After this simply write proxies in series as shown in the config file.

Again usage is very simple. > proxychains telnet targethost.com

Windows Alternative : Sockschain

It should be interesting to find out how proxychain actually works. So much there, and so less time. Damn! weekend is about to get over. Off to watch, “Hairspray”. :)

6 Responses to “Proxify any application. Tsocks and proxychains. Force any program to communicate through a SOCKS, HTTP(S) proxy. And how to use cascading proxies.”

  1. Download Music » Proxify any application. Tsocks and proxychains. Force any program … Says:

    [...] You can read the rest of this blog post by going to the original source, here [...]

  2. Proxy Hacks - Final. HTTPTunnel. TCP/IP connections over plain old GET and POST requests. « Ubuntu, Life, Mobiles, Music, Movies, iPod and Ofcourse Windows! Says:

    [...] That’s it. You are done. Restart client service and you have a ready to go SOCKS proxy over which you can tunnel as many protocols as you want. Again for application not supporting SOCKS proxy like IE, Opera use proxifiers as suggested in my previous post here. [...]

  3. Ben Says:

    Excellent guide! I often use proxychain but did not know about tsocks.

  4. Jonathan Says:

    I can’t seem to get proxychains to authenticate correctly – even in the case of a single proxy. My configuration line looks like this:

    strict_chain
    http 3128 \

    If I set http_proxy to “http://\:@:3128″ then I can at least do something like “wget yahoo.com” but if I clear http_proxy and instead try “proxychains wget yahoo.com” then I get:

    –18:05:28– http://yahoo.com/
    => `index.html’
    Resolving yahoo.com… 66.94.234.13, 216.109.112.135
    Connecting to yahoo.com|66.94.234.13|:80… ProxyChains-2.1 (http://proxychains.sf.net)
    strict chain:..broken
    failed: Connection refused.

    So I presume proxychains isn’t authenticating correctly with my local proxy, possibly because of having the domain specified. I’ve tried putting quotes around the “\” and I’ve tried putting double-backslash in the place of single-backslash. No change.

    Any ideas?

  5. Jonathan Says:

    Let me try that again… all the bits that look like HTML got swallowed by WordPress…

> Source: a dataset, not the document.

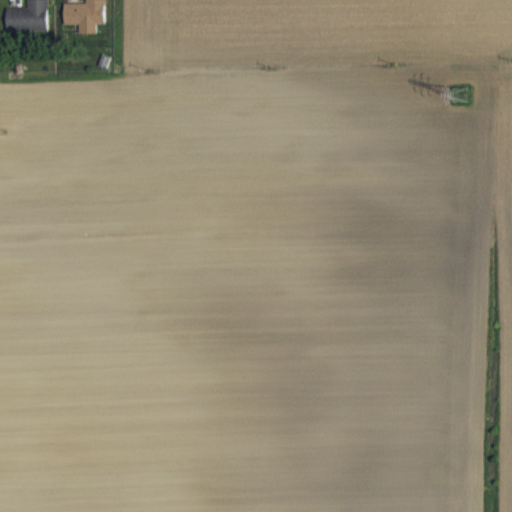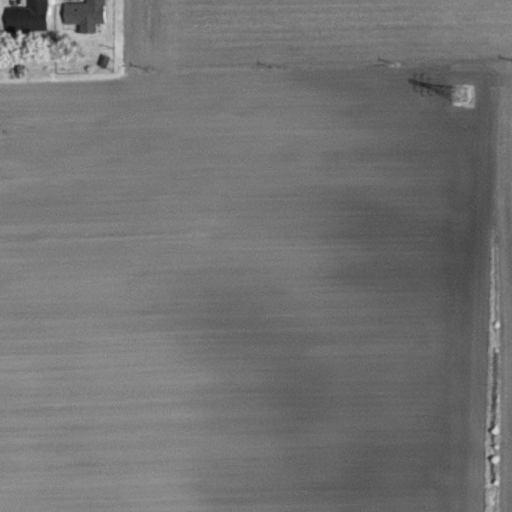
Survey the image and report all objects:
building: (87, 25)
building: (30, 27)
power tower: (462, 94)
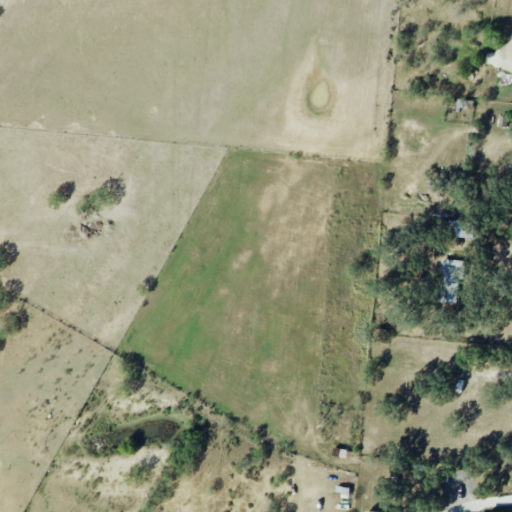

    I can’t seem to get proxychains to authenticate correctly – even in the case of a single proxy. My configuration line looks like this:

    strict_chain
    http (URL) 3128 (domain)\(user) (pass)

    If I set http_proxy to “http://(domain)\(user):(pass)@(URL):3128″ then I can at least do something like “wget yahoo.com” but if I clear http_proxy and instead try “proxychains wget yahoo.com” then I get:

    –18:05:28– http://yahoo.com/
    => `index.html’
    Resolving yahoo.com… 66.94.234.13, 216.109.112.135
    Connecting to yahoo.com|66.94.234.13|:80… ProxyChains-2.1 (http://proxychains.sf.net)
    strict chain:..broken
    failed: Connection refused.

    So I presume proxychains isn’t authenticating correctly with my local proxy, possibly because of having the domain specified. I’ve tried putting quotes around the “(domain)\(user)” and I’ve tried putting double-backslash in the place of single-backslash. No change.

    Any ideas?

  6. Eloims Says:

    Try doing the same w/o using strict chain: use dynamic

    I don’t know why but it worked for me.
    You must use IP adresses (no DNS) when you put proxies in the config file.